I was slightly shocked yesterday at the school yard drop off.  There was the normal multitude of children and parents waiting for the bell.  The students are often rough and tumble in the morning; snow mound climbing, tag, ice sliding, and staging reenactments of wrestling moves seen on television.

It almost looked like a game.  The larger boy chasing the smaller.  Grabbing him by the coat and throwing him on the ground.  Repeat.  Repeat.  It started to appear less and less fun.  But all the parents simply stood there, ignoring or not wanting to be bothered.

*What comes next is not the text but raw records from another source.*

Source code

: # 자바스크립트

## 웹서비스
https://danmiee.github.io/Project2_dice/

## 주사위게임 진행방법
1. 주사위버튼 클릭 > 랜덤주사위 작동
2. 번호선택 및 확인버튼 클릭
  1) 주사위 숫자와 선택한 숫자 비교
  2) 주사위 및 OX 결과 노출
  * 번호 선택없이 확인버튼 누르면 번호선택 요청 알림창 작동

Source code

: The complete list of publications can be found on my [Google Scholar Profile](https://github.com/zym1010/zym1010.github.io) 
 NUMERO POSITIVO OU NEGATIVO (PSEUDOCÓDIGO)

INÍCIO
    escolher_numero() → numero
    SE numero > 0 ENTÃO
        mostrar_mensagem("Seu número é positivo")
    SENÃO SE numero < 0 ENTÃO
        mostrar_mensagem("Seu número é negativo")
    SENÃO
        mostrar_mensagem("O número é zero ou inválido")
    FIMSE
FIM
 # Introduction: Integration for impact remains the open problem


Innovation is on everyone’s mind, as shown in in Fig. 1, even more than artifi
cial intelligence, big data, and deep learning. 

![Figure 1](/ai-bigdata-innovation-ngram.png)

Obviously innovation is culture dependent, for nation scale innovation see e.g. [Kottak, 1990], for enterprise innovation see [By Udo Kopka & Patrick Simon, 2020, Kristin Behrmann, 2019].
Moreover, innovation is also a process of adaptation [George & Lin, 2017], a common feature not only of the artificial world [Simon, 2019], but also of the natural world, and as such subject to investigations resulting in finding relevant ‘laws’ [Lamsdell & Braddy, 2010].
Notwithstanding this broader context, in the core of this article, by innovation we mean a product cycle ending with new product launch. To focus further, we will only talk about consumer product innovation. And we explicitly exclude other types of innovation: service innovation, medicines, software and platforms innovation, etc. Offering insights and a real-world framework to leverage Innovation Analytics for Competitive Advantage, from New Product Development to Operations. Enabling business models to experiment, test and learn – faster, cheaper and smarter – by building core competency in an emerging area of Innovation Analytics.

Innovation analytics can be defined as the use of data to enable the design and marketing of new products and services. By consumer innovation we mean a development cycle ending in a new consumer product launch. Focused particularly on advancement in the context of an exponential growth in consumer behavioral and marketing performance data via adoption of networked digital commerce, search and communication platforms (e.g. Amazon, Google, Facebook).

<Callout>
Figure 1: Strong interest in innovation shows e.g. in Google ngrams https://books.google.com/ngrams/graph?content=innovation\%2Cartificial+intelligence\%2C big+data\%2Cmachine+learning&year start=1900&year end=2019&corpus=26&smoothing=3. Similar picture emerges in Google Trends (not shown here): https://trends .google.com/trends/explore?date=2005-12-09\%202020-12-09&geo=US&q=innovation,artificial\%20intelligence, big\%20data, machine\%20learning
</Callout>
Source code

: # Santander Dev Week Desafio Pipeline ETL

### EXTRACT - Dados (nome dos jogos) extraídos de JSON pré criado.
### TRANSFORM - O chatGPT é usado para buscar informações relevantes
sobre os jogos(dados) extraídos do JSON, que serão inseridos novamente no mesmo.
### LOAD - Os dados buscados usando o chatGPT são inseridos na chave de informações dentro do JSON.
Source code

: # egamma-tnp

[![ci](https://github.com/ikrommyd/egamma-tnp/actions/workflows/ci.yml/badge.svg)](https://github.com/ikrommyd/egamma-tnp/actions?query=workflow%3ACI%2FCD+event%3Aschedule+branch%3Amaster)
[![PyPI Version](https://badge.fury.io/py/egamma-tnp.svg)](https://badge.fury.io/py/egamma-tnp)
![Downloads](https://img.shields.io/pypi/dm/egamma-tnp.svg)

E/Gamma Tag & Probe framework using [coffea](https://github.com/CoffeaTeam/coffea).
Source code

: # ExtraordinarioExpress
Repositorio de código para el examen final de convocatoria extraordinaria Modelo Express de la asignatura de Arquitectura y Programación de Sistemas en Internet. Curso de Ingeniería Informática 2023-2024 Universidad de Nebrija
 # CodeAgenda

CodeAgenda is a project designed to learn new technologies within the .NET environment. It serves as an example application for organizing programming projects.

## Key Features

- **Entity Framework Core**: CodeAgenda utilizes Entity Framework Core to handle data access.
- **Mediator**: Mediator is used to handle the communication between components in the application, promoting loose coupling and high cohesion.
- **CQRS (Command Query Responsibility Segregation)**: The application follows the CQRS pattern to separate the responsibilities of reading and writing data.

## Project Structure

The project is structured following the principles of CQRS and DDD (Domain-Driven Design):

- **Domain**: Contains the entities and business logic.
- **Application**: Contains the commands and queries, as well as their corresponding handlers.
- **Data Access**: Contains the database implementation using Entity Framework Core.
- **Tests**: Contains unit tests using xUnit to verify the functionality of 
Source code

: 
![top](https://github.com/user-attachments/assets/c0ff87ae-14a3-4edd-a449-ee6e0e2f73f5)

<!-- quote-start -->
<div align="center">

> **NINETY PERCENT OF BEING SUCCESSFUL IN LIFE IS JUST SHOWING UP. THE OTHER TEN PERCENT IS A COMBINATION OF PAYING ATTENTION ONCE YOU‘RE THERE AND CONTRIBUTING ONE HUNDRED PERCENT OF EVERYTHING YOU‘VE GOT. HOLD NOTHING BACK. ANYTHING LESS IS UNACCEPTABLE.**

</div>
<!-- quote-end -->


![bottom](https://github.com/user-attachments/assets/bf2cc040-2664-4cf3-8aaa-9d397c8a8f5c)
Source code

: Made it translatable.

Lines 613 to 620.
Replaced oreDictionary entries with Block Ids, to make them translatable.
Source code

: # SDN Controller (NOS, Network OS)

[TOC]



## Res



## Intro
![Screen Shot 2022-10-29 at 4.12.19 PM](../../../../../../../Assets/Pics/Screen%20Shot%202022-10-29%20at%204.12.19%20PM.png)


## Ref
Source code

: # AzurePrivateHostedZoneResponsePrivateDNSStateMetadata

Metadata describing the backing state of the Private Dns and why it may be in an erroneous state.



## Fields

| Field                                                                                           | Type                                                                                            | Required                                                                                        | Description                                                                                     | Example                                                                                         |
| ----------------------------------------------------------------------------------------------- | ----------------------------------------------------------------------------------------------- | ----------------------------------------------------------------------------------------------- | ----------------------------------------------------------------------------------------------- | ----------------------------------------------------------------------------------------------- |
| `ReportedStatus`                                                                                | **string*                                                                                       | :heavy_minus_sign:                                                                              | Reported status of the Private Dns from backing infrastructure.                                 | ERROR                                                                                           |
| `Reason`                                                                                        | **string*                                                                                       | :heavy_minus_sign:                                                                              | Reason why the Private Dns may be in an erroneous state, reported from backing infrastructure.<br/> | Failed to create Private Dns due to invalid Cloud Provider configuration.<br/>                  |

On the next repeat, I stopped them.  Used my serious classroom voice. “Hey! If that’s a game, it’s too rough.  If it’s not a game, knock it off.”  The smaller boy disappeared in a flash, the larger stomped off glaring.

My son told me later that the larger boy is always hurting people.  We talked about things he could do, safely, if he saw it happening again.

Children learn by watching.  If we let things go, they will as well.

And perhaps by doing, we can wake up some of the adults too.

Competitive Feelings

Why are you so down?  So and so has it much worse off than you.  You’re lucky.

But it’s not a competition.  Everyone has issues, however our breaking points are not the same.  What may seem a trivial obstacle from our perspective, might be another’s brick wall.

I fall into the trap myself.  The ladies who lunch come in and bemoan their busy schedules.  I want to roll my eyes and say “You have so much.  How can you be unhappy?”

Your feelings are your feelings.  And it’s okay to feel them.

We need to remember to honor each other.  Offer understanding.  Validation.  Peace.

And at the same time encourage improvement.  What can you do to feel better?